__Text block__.
BEGIN

# Advice please! Nightmare in moving shares due to Brexit



## LoveTrees (6 Jan 2021)

Advice warmly welcome please (!):
- on 15th Dec I requested transfer from ig.com to Saxo due to Brexit
- since then the blame game between ig.com and Saxo started on 'supposed missing information' from the other broker
- today - frustrated by all this - I sent a summary email to Financial Conduct Authority of UK (ig) and of Denmark (Saxo) asking for advice on unlocking the situation with both ig and Saxo in carbon copy

Any further advice please? Are these transfers between execution only brokers always so tough? I hate Brexit in every sense...


----------



## Gordon Gekko (6 Jan 2021)

The 15th of December?!

In a non-Covid non-Brexit world, it’d take some time with Christmas and year-end.

Given the circumstances we find ourselves in, I think you’re being incredibly unreasonable.

You’ve gone to the regulators?!

I’m lost for words (almost).

Why did you leave it until 15 December to request the transfer?


----------



## LoveTrees (6 Jan 2021)

Why unreasonable? If I google I see 6 business days for transferring shares... 15th Dec because it took me a couple of weeks to digest ig.com's email on having to move out... What I don't like in all this was Saxo blaming ig and viceversa... Plus it's not nice ending each time in a loop when trying to call ig and not seeing signatures in Saxo's emails... Ok Karma might punish me for this... But it's so hard to talk to the right people of both organisations and this absense of personal touch is awful to the view of someone that got forced to move due to Brexit... This wasn't my initiative... Nevertheless thank you Gordon for making me feel I am not alone in this long waiting!


----------



## Jim2007 (6 Jan 2021)

> Why unreasonable? If I google I see 6 business days for transferring shares..



Six days might work in the US, if the stocks were to remain on the same exchange with the same conditions etc... but this case is completely different, I would not be surprised if it took a month.

END

__Assigned task A__.
In the Brexit share-transfer thread, why does LoveTrees say the transfer request went in only on 15 December?
__Assigned task B__.
Write the post that comes next in the Brexit share-transfer thread, after Jim2007's reply.
The lines after this thread have nothing to do with the tasks.

__Supplied entries__.
BEGIN

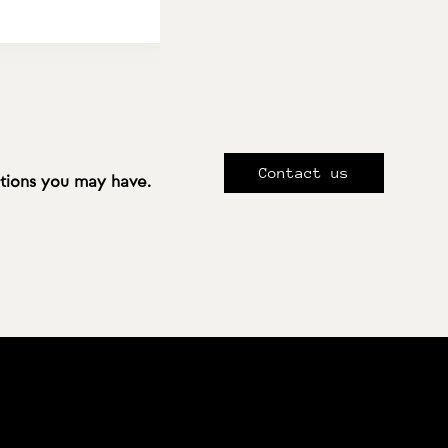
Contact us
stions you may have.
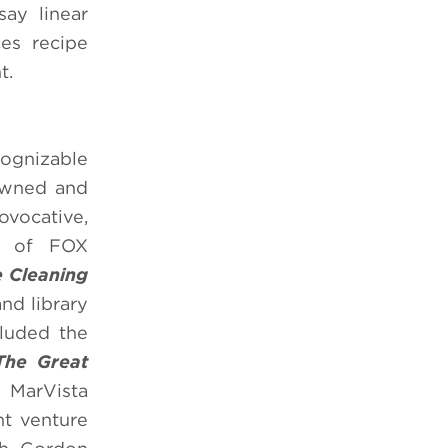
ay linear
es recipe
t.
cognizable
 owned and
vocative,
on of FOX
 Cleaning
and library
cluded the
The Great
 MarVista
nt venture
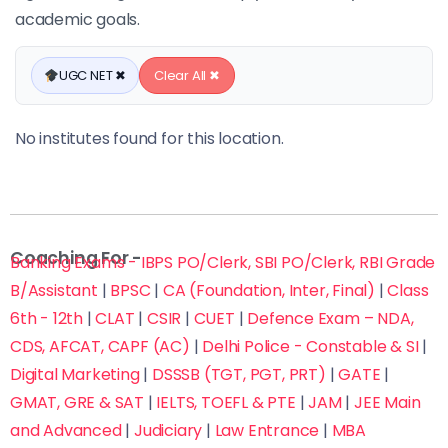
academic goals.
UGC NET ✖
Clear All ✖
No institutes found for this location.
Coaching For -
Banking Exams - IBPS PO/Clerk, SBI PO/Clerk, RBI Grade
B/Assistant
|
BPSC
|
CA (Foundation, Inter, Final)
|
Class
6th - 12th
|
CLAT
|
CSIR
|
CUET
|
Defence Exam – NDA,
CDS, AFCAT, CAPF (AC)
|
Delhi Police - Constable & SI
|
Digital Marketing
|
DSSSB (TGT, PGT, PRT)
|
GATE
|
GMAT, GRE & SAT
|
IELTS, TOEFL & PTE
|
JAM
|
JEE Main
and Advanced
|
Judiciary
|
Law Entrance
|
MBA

END

__Exercise answer A__.
LoveTrees says it took a couple of weeks to digest ig.com's email about having to move out, so the transfer request to Saxo was not made until 15 December.

__Exercise answer B__.
----------



## Steven Barrett (6 Jan 2021)

I wouldn't expect you would get much/ any of a response from either regulator. You are frustrated with a delay, it's been 3 weeks since your request and Christmas was in between, so even your complaint is being unreasonable. But to make a complaint with a regulator you have to make a complaint to the broker's first and if you do not get a satisfactory response, you then complain to the regulator. 




LoveTrees said:


> But it's so hard to talk to the right people of both organisations and this absense of personal touch is awful



If you pay peanuts, you get monkeys. 

If you go for the lowest cost provider, expect a service in line for what you pay for.


----------



## LoveTrees (6 Jan 2021)

SBarrett said:


> If you go for the lowest cost provider, expect a service in line for what you pay for.



Hold on a bit here please. Both are not the lowest cost providers. Trading212 and revolut are. Please look at fees and these 2 are among the expensive ones as execution brokers.

I thank everyone for the comments. I feel much less lonely now...

About complaining to them I just couldn't because they would have pointed to the other broker as I wrote... Maybe my reaction was too big in the wider scheme of things but one of the 2 sites indicated 4th January as closing date... It was missed. I don't like Brexit and I don't like tennis games on blaming...


----------



## RichInSpirit (6 Jan 2021)

Now that a Brexit deal has been done Ig might be going to stay in the overseas share dealing service.
Maybe they don't want to lose your custom now. 
That may be the real issue. Although this fiasco will probably scare you away from them forever.


----------



## LoveTrees (6 Jan 2021)

Thank you RichInSpirit for your comment... If that's the case I will move back to ig asap... I love their site... I feel sad also because forced to leave them... Thank you all!


----------



## tallpaul (6 Jan 2021)

Also why did you leave it so late?? You admit yourself that you sat on their email to you for a couple of weeks! You are partly to blame for this issue to bump up against the end of the transition period. Why didn't you move your shares in July?


----------



## LoveTrees (6 Jan 2021)

tallpaul said:


> Also why did you leave it so late?? You admit yourself that you sat on their email to you for a couple of weeks! You are partly to blame for this issue to bump up against the end of the transition period. Why didn't you move your shares in July?


I got the communication only on 1st Dec. Brexit was always unclear until then to my view. And different brokers were sending different emails on Brexit. Ok I am paying for my hope to stay with ig!


----------



## Ravima (6 Jan 2021)

given the collapse of some UK brokers, price is not the only factor to take into account.


----------



## Jim2007 (6 Jan 2021)

SBarrett said:


> If you pay peanuts, you get monkeys.
> 
> If you go for the lowest cost provider, expect a service in line for what you pay for.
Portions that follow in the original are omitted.